Monday, June 11, 2018

Why it Means Something When De Niro Says it

You could spend many wasteful hours going back through at least 30 years of my public utterances--blogs, essays, articles, comments--but you'll never find an F-bomb in any of them. That's not me. It's not my most hated word--that would be the C-word--but it's right up there.

I shake my head a lot, signalling uninvited disgust at the thousands of times I see it on Twitter, on Facebook, in blogs, in real life. I don't get how "F--- you!!!" adds to any argument, other than making the user feel mighty, mighty good. It's used so much it's lost whatever luster it might have had.  As slings and arrows, they're even kind of laughable.

But last night at the Tony Awards Robert De Niro dropped the F bomb--twice--against Donald Trump, and I, an audience of one in my own living room, found myself cheering like a maniac.
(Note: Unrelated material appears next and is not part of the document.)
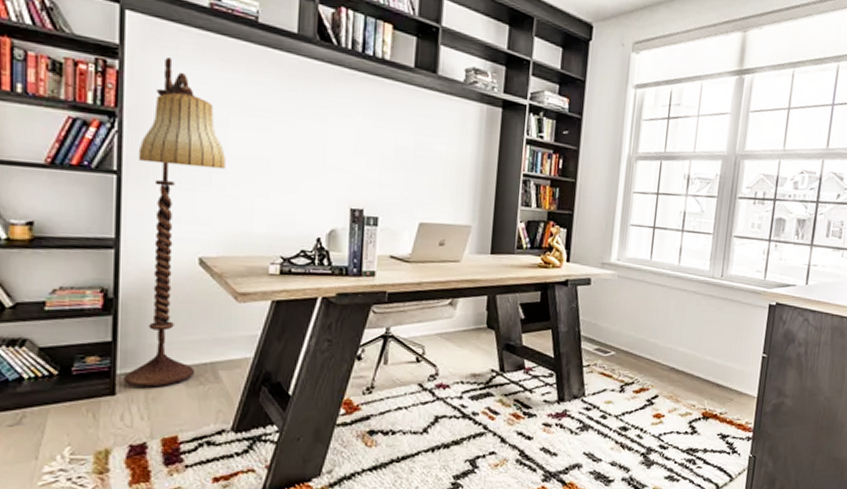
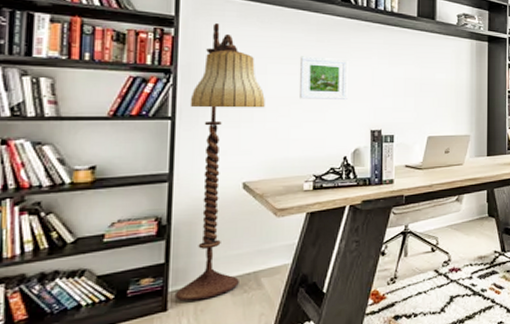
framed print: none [266,108,327,168] -> present [299,56,348,99]

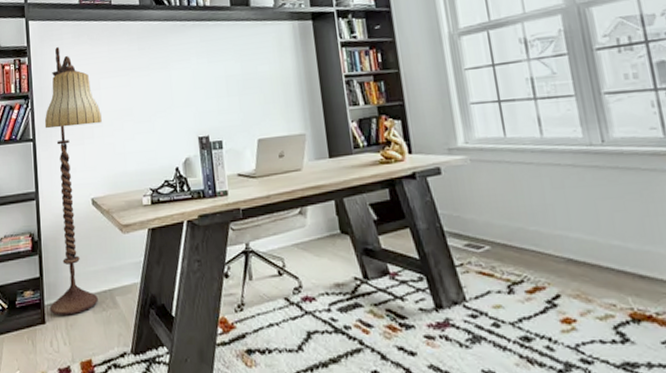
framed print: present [299,56,348,99] -> none [125,64,173,111]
So what's the difference? The difference, as I see it, is in context, power, and visibility.

Context: Trump had just come off of a lunkheaded one-man burlesque at the G7 Summit held in Canada. At the meeting where leaders from the top industrialized countries gather to work on equitable alliances,Trump's dual roles as chaos creator and spoiled brat became clearer with every word and deed.  The Ugliest American embarrassed us once again, and put us in a far weaker position world-wide than any president had ever done before.

Trump is headed today for talks with the North Koreans. It's a clown show, with Dennis Rodman as the frontman. Trump will know in seconds whether or not it's going to work, because "It's what I doooo." The two dictators will have a private 45-minute sit-down, again unprecedented, the need for secrecy way too suspicious.
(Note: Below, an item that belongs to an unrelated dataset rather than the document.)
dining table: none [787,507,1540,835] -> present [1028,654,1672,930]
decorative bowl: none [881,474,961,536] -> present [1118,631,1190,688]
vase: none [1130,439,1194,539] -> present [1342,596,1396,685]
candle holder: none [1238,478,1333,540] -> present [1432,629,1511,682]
Then there's that whole flap about refugee kids in cages, literally torn from their parents' arms, all in the name of "new and tougher immigration policy". The program is so rotten the UN's Human Rights Commission felt compelled to condemn the United States of America for "arbitrary and unlawful separation of family life...a serious violation of  the rights of a child".

It adds up.

Power: Robert De Niro is a world-famous actor known for his no-bullshit take on our politics. Every one of us would have been surprised if he had taken the stage and said nothing. He did what he came for, and he did in New York City, where businessman Trump is and always has been a pariah. De Niro did it in front of an audience of creative mavericks there to celebrate the freedom to dream, to endure, to interpret the human condition. Trump--no surprise--is the antithesis of all they hold sacred.

Visibility: De Niro got a standing ovation. How awful if he hadn't, coming off of that powerful performance by the still-grieving students from Parkland--those same students now working to bring the NRA to its senses before more children are killed, and getting ugly heat, even from members of Trump's administration. The optics were inescapable: De Niro could have been every furious parent, every furious student, every furious human being capable of horror at the violence perpetrated on us all.
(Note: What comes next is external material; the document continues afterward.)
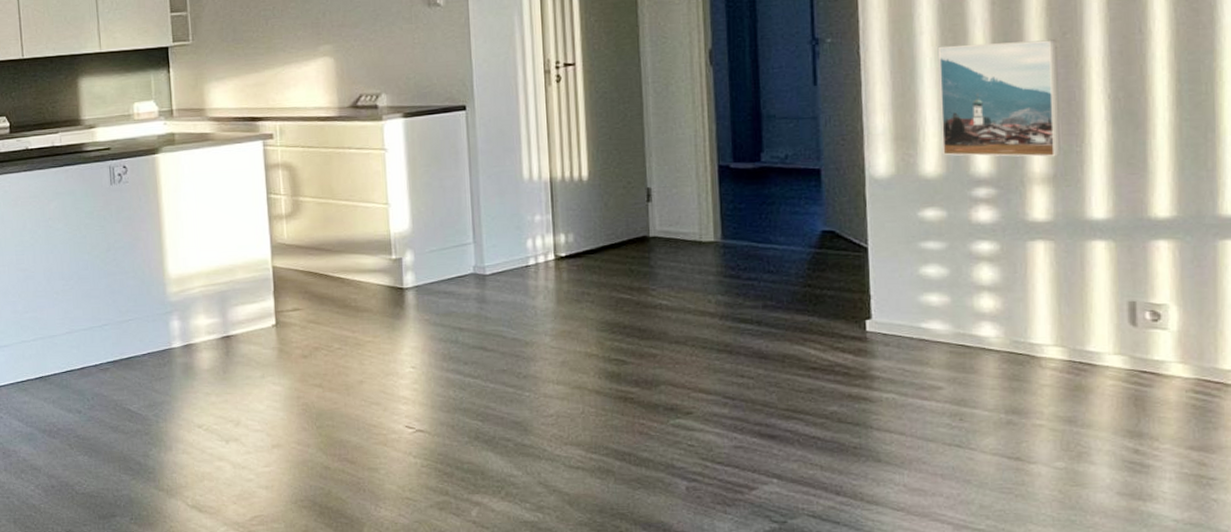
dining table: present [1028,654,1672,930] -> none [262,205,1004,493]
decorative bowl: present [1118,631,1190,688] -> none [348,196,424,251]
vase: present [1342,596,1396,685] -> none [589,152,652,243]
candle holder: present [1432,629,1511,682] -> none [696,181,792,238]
The ceremonies are broadcast all around the world. Millions of people saw De Niro pump his fists and say those words, and, for everyone who sniffed "blasphemy", claiming, bizarrely, that it could only help Trump, there were countless others who did as I did--cheered the hell out of it. Pumped! We were pumped.

We need that kind of anger, that kind of power, that kind of visibility, and let's face it--it means more when it comes from a celebrity than when it comes from a policy wonk or a relative nobody. Celebrities have sway. They get quoted. Their names and faces mean something. Witness the fuss this morning over what De Niro said. We're talking about it. Not just the words but the reasons for them.

And that, my friends, is a Big Effing Deal.